In 1982, Dr. Evans established the Alcohol Institute at Mercy Hospital on State Street in Portland. At the time, it was 30-bed detoxification and rehabilitation program for adults and adolescents with substance-abuse issues. The facility, now called Mercy Recovery Center, moved to its current location in Westbrook around 2001. He served as medical director until he stepped down in 2005.
Glenda MacLachlan, who worked at Mercy Recovery Center with Dr. Evans for 20 years, said he had a passion for helping alcoholics and addicts. She said he had a gift for helping people see the truth about their drinking and using. She said he was honest and direct. Some welcomed his help. Others stormed out of his office, slamming the door behind them, she said.
“He would look people in the eye and say, ‘It’s cheaper than a funeral,’ ” MacLachlan said. “I watched him over the years not only show a great deal of compassion for his patients, but continue that through the years. He never gave up on people. ... He was wonderful at passing on the message of hope to people. No matter how bad they felt about themselves, he would tell them that they could make it in this new world of recovery. He said he would be right there for them and he was.”
One of his former patients, Thomas Dyro, of Portland, credits Dr. Evans and his staff for saving his life. He saw the doctor dozens of times between the early 1980s and 2000. Each time, Dr. Evans found a bed for him.

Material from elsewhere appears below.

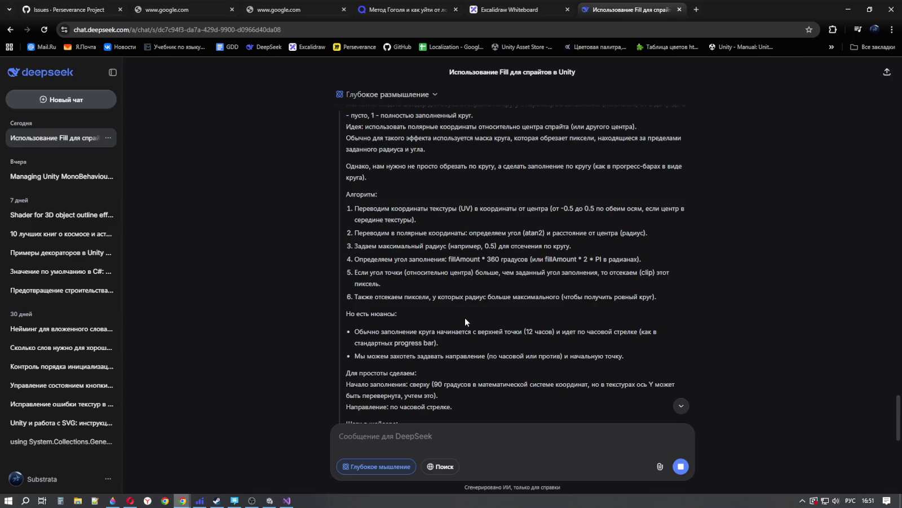
pyautogui.scroll(-2, 471, 340)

“They gave me so much love and so much hope,” Dyro said. “We know your are going to get this thing. They just inspired me. A lot of people had given up on me. He never did. It’s a huge loss. That man helped thousands and thousands of men and women. I’m grateful today. I’m free today. I’m free from the chains of this disease.”
Another patient, Leonard Gauba of Biddeford, said Dr. Evans helped him greatly in his recovery.
“He has saved so many lives throughout the state,” Gauba said. “I have attended 12-step programs from Fort Kent to New Hampshire. Everywhere you go, you hear his name. People just know Stan Evans. He’s an icon.”
In 1986, Dr. Evans founded and served as president and medical director of the Smith House, the first ambulatory rehabilitation treatment facility in Maine. It offered counseling, intensive outpatient treatment and partial hospitalization for patients.